And, then there is the unfortunate circumstance with SSH servers that support neither ECDSA nor Ed25519. In this case, you must fall back to RSA with much larger key sizes. An absolute minimum is the modern default of 2048 bits, but 3072 is a wiser choice:

ssh-keygen -o -a 100 -b 3072 -t rsa

Then in the most lamentable case of all, when you must use old SSH clients that are not able to work with private keys created with the -o option, you can remove the password on id_rsa and create a naked key, then use OpenSSL to encrypt it with AES256 in the PKCS#8 format, as first documented by Martin Kleppmann (martin.kleppmann.com/2013/05/24/improving-security-of-ssh-private-keys.html). Provide a blank new password for the keygen utility below, then supply a new password when OpenSSL reprocesses the key:

$ cd ~/.ssh

$ cp id_rsa id_rsa-orig

$ ssh-keygen -p -t rsa
Enter file in which the key is (/home/cfisher/.ssh/id_rsa): 
Enter old passphrase: 
Key has comment 'cfisher@localhost.localdomain'
Enter new passphrase (empty for no passphrase): 
Enter same passphrase again: 
Your identification has been saved with the new passphrase.
-.-.-
= REQUEST A =
Answer these questions from the text about SSH keys:
(i) What RSA key size does it call a wiser choice than 2048 bits?
(ii) With which cipher and in which format does OpenSSL encrypt the naked key?
(iii) Which file does the command "cp id_rsa id_rsa-orig" copy?
The rows have no connection to the text about SSH keys.

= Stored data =
-.-.-
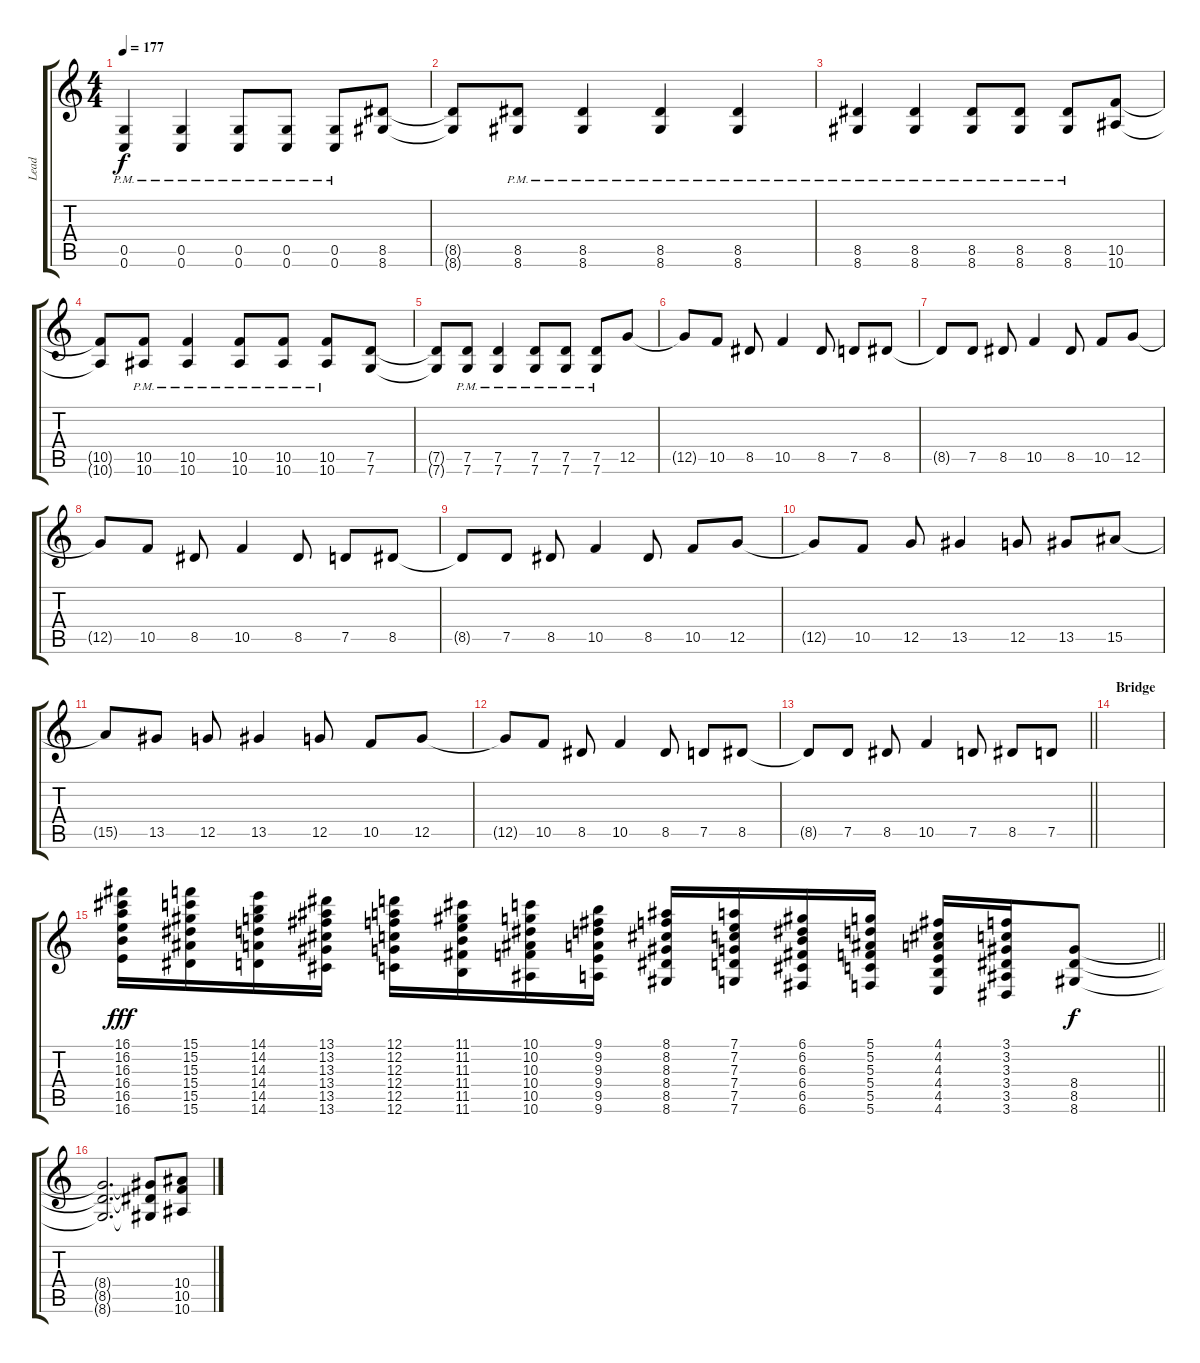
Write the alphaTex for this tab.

\track ("Lead" "Lead") {instrument distortionguitar}
\staff {score tabs}
\tuning (D4 A3 F3 C3 G2 C2) {hide}
\ts (4 4)
\tempo 177
\clef g2
\ks c
(0.5{pm} 0.6{pm}).4{dy f} (0.5{pm} 0.6{pm}).4 (0.5{pm} 0.6{pm}).8 (0.5{pm} 0.6{pm}).8 (0.5{pm} 0.6{pm}).8 (8.5 8.6).8 |
(8.5{t} 8.6{t}).8 (8.5{pm} 8.6{pm}).8 (8.5{pm} 8.6{pm}).4 (8.5{pm} 8.6{pm}).4 (8.5{pm} 8.6{pm}).4 |
(8.5{pm} 8.6{pm}).4 (8.5{pm} 8.6{pm}).4 (8.5{pm} 8.6{pm}).8 (8.5{pm} 8.6{pm}).8 (8.5{pm} 8.6{pm}).8 (10.5 10.6).8 |
(10.5{t} 10.6{t}).8 (10.5{pm} 10.6{pm}).8 (10.5{pm} 10.6{pm}).4 (10.5{pm} 10.6{pm}).8 (10.5{pm} 10.6{pm}).8 (10.5{pm} 10.6{pm}).8 (7.5 7.6).8 |
(7.5{t} 7.6{t}).8 (7.5{pm} 7.6{pm}).8 (7.5{pm} 7.6{pm}).4 (7.5{pm} 7.6{pm}).8 (7.5{pm} 7.6{pm}).8 (7.5{pm} 7.6{pm}).8 12.5.8 |
12.5{t}.8 10.5.8 8.5.8 10.5.4 8.5.8 7.5.8 8.5.8 |
8.5{t}.8 7.5.8 8.5.8 10.5.4 8.5.8 10.5.8 12.5.8 |
12.5{t}.8 10.5.8 8.5.8 10.5.4 8.5.8 7.5.8 8.5.8 |
8.5{t}.8 7.5.8 8.5.8 10.5.4 8.5.8 10.5.8 12.5.8 |
12.5{t}.8 10.5.8 12.5.8 13.5.4 12.5.8 13.5.8 15.5.8 |
15.5{t}.8 13.5.8 12.5.8 13.5.4 12.5.8 10.5.8 12.5.8 |
12.5{t}.8 10.5.8 8.5.8 10.5.4 8.5.8 7.5.8 8.5.8 |
\barLineRight lightlight
8.5{t}.8 7.5.8 8.5.8 10.5.4 7.5.8 8.5.8 7.5.8 |
\section ("" "Bridge")
|
\barLineRight lightlight
(16.1 16.2 16.3 16.4 16.5 16.6).16{dy fff volume 9 instrument guitarfretnoise} (15.1 15.2 15.3 15.4 15.5 15.6).16 (14.1 14.2 14.3 14.4 14.5 14.6).16 (13.1 13.2 13.3 13.4 13.5 13.6).16 (12.1 12.2 12.3 12.4 12.5 12.6).16 (11.1 11.2 11.3 11.4 11.5 11.6).16 (10.1 10.2 10.3 10.4 10.5 10.6).16 (9.1 9.2 9.3 9.4 9.5 9.6).16 (8.1 8.2 8.3 8.4 8.5 8.6).16 (7.1 7.2 7.3 7.4 7.5 7.6).16 (6.1 6.2 6.3 6.4 6.5 6.6).16 (5.1 5.2 5.3 5.4 5.5 5.6).16 (4.1 4.2 4.3 4.4 4.5 4.6).16 (3.1 3.2 3.3 3.4 3.5 3.6).16 (8.4 8.5 8.6).8{dy f volume 13 instrument distortionguitar} |
\section ("" "")
(8.4{t} 8.5{t} 8.6{t}).2{d} (8.4{t} 8.5{t} 8.6{t}).8 (10.4 10.5 10.6).8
-.-.-
= REQUEST B =
Rewrite every line of the sheet music notation rows as a numbered list, skipping blank lines and leaving out the pictures.

= FINISHED ANSWER A =
(i) 3072 bits
(ii) AES256, in the PKCS#8 format
(iii) id_rsa

= FINISHED ANSWER B =
1. Write the alphaTex for this tab.
2. \track ("Lead" "Lead") {instrument distortionguitar}
3. \staff {score tabs}
4. \tuning (D4 A3 F3 C3 G2 C2) {hide}
5. \ts (4 4)
6. \tempo 177
7. \clef g2
8. \ks c
9. (0.5{pm} 0.6{pm}).4{dy f} (0.5{pm} 0.6{pm}).4 (0.5{pm} 0.6{pm}).8 (0.5{pm} 0.6{pm}).8 (0.5{pm} 0.6{pm}).8 (8.5 8.6).8 |
10. (8.5{t} 8.6{t}).8 (8.5{pm} 8.6{pm}).8 (8.5{pm} 8.6{pm}).4 (8.5{pm} 8.6{pm}).4 (8.5{pm} 8.6{pm}).4 |
11. (8.5{pm} 8.6{pm}).4 (8.5{pm} 8.6{pm}).4 (8.5{pm} 8.6{pm}).8 (8.5{pm} 8.6{pm}).8 (8.5{pm} 8.6{pm}).8 (10.5 10.6).8 |
12. (10.5{t} 10.6{t}).8 (10.5{pm} 10.6{pm}).8 (10.5{pm} 10.6{pm}).4 (10.5{pm} 10.6{pm}).8 (10.5{pm} 10.6{pm}).8 (10.5{pm} 10.6{pm}).8 (7.5 7.6).8 |
13. (7.5{t} 7.6{t}).8 (7.5{pm} 7.6{pm}).8 (7.5{pm} 7.6{pm}).4 (7.5{pm} 7.6{pm}).8 (7.5{pm} 7.6{pm}).8 (7.5{pm} 7.6{pm}).8 12.5.8 |
14. 12.5{t}.8 10.5.8 8.5.8 10.5.4 8.5.8 7.5.8 8.5.8 |
15. 8.5{t}.8 7.5.8 8.5.8 10.5.4 8.5.8 10.5.8 12.5.8 |
16. 12.5{t}.8 10.5.8 8.5.8 10.5.4 8.5.8 7.5.8 8.5.8 |
17. 8.5{t}.8 7.5.8 8.5.8 10.5.4 8.5.8 10.5.8 12.5.8 |
18. 12.5{t}.8 10.5.8 12.5.8 13.5.4 12.5.8 13.5.8 15.5.8 |
19. 15.5{t}.8 13.5.8 12.5.8 13.5.4 12.5.8 10.5.8 12.5.8 |
20. 12.5{t}.8 10.5.8 8.5.8 10.5.4 8.5.8 7.5.8 8.5.8 |
21. \barLineRight lightlight
22. 8.5{t}.8 7.5.8 8.5.8 10.5.4 7.5.8 8.5.8 7.5.8 |
23. \section ("" "Bridge")
24. |
25. \barLineRight lightlight
26. (16.1 16.2 16.3 16.4 16.5 16.6).16{dy fff volume 9 instrument guitarfretnoise} (15.1 15.2 15.3 15.4 15.5 15.6).16 (14.1 14.2 14.3 14.4 14.5 14.6).16 (13.1 13.2 13.3 13.4 13.5 13.6).16 (12.1 12.2 12.3 12.4 12.5 12.6).16 (11.1 11.2 11.3 11.4 11.5 11.6).16 (10.1 10.2 10.3 10.4 10.5 10.6).16 (9.1 9.2 9.3 9.4 9.5 9.6).16 (8.1 8.2 8.3 8.4 8.5 8.6).16 (7.1 7.2 7.3 7.4 7.5 7.6).16 (6.1 6.2 6.3 6.4 6.5 6.6).16 (5.1 5.2 5.3 5.4 5.5 5.6).16 (4.1 4.2 4.3 4.4 4.5 4.6).16 (3.1 3.2 3.3 3.4 3.5 3.6).16 (8.4 8.5 8.6).8{dy f volume 13 instrument distortionguitar} |
27. \section ("" "")
28. (8.4{t} 8.5{t} 8.6{t}).2{d} (8.4{t} 8.5{t} 8.6{t}).8 (10.4 10.5 10.6).8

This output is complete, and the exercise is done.